None of those is a hypothetical about a different product. They are the same machine at a lower setting than a nation.
| The room | How it is decided today | With sealed, dissent-preserving records |
|---|---|---|
| Multi-branch co-op or credit union | The losing branches disappear into the tally | Each branch’s dissent stays attributed to it; the result is provable to every member, not a number they must trust |
| Union ratifying an offer across worksites | The residue is a suspicion the leadership stitched it up | Write-once records the leadership cannot edit, each site’s dissent legible in the national result |
| Board adopting a group policy over subsidiaries | Minutes written after the fact | Signed on each director’s own device and sealed; each subsidiary’s dissent preserved — provable at the time |
If the general story is “any group that has to decide together”, the citizens’ assembly is that story at its most demanding: national stakes, rooms split along party lines, obligations to tangata whenua, and scrutiny that is actively looking for the seam. A tool that holds up there holds up in an AGM. That is why the democracy piece is the flagship and not a footnote — what survives a nation’s argument will survive yours. The full version of that argument, including how a federation of assemblies could produce a national read without a referendum’s uninformed yes or no, is set out in the companion piece, One question, many rooms.
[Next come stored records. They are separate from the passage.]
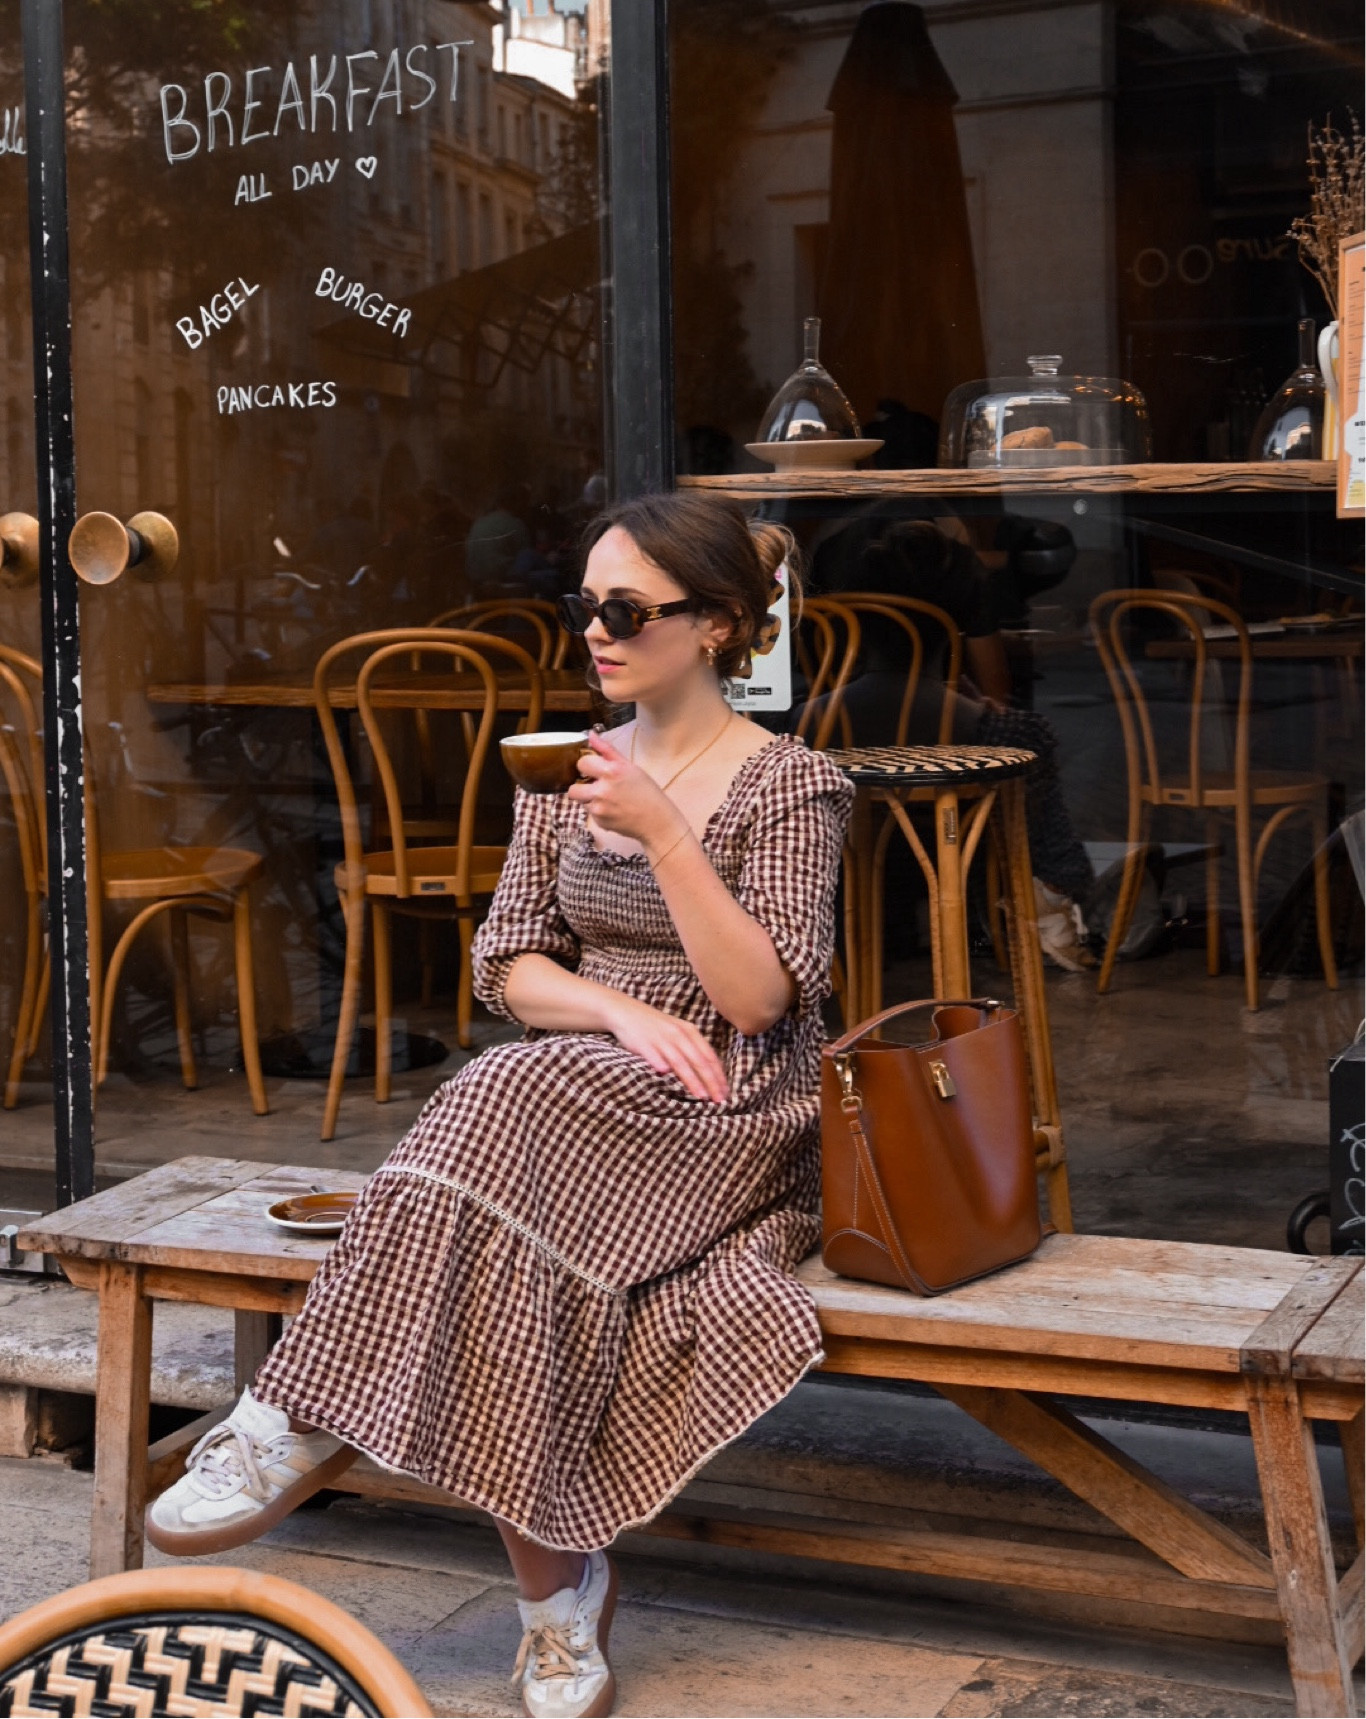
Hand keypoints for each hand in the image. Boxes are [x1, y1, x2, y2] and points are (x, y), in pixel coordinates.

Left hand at [567, 729, 684, 850]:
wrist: (656, 821)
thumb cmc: (646, 791)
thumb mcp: (629, 766)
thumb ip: (607, 750)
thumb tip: (591, 735)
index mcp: (611, 772)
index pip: (581, 763)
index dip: (587, 766)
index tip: (594, 770)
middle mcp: (602, 790)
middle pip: (573, 789)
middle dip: (581, 787)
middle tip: (594, 786)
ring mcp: (599, 809)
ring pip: (581, 802)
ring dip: (590, 799)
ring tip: (607, 799)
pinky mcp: (600, 822)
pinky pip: (591, 814)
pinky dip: (599, 811)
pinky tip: (613, 810)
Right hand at [604, 994, 728, 1102]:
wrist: (626, 1011)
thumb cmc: (655, 1027)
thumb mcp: (678, 1033)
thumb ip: (691, 1050)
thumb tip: (707, 1074)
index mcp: (689, 1031)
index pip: (709, 1056)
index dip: (719, 1075)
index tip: (725, 1093)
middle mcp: (678, 1034)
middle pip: (699, 1060)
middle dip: (710, 1081)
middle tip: (718, 1100)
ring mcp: (661, 1038)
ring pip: (680, 1061)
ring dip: (692, 1079)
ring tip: (701, 1095)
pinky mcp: (643, 1042)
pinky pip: (653, 1055)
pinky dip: (659, 1064)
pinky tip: (665, 1074)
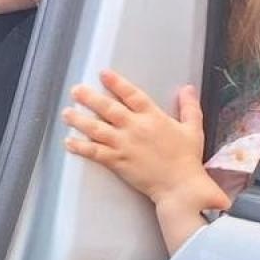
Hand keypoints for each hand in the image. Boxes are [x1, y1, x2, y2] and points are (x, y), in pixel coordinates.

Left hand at [62, 72, 227, 212]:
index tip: (103, 73)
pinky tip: (69, 142)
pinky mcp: (117, 162)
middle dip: (90, 98)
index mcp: (152, 117)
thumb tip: (188, 87)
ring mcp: (124, 144)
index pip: (132, 95)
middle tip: (75, 90)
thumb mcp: (192, 129)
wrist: (179, 186)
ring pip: (96, 128)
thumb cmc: (187, 158)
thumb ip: (189, 107)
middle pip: (108, 108)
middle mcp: (135, 127)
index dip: (117, 83)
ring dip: (79, 120)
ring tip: (66, 113)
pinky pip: (95, 152)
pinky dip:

Two things, kept apart on purpose, because running them together would be the same overclaim this whole approach exists to avoid.
The single-room version is real and usable now. An organisation can run a decision through the platform today — a committee or board decision recorded with maker-checker and signed engagement, a consent or ranked or quadratic poll, a deliberation sealed as a tamper-evident record — and walk away with something provable. That part is built, deployed, and in use.
The many-rooms version — the consolidation that draws a federation of sealed results into one dissent-preserving map — is built and has been validated end to end against our own live governance infrastructure: real synthesis, real seals, real offline verification. It is not running in production for any organisation yet. It can be demonstrated; it is not in anyone’s hands today. Anyone who tells you otherwise is selling.
And it decides nothing, at any setting. The output is a contestability map — where the rooms converged, where they split, where the evidence is thin, what people should stress-test — never an answer. Where a question touches tikanga or Māori data it routes to real people; a synthetic voice is barred from standing for tangata whenua, a refusal in the code, and that bar is provisional, subject to a confirmation from tangata whenua we have not yet had. The machine’s whole job is to make the human decision better informed and the record of it verifiable.
A ballot keeps the count and loses the reasons. A single room keeps the reasoning and cannot reach the numbers. Many rooms on one question, drawn together without any of them averaged away and sealed so the whole picture can be proven and read down to the last dissent, keep both — and nothing in that is specific to a country. The rooms can be branches, worksites, parishes, subsidiaries. The country is just the biggest room.
Same machine, different rooms. People deliberate and decide. The record proves what was argued.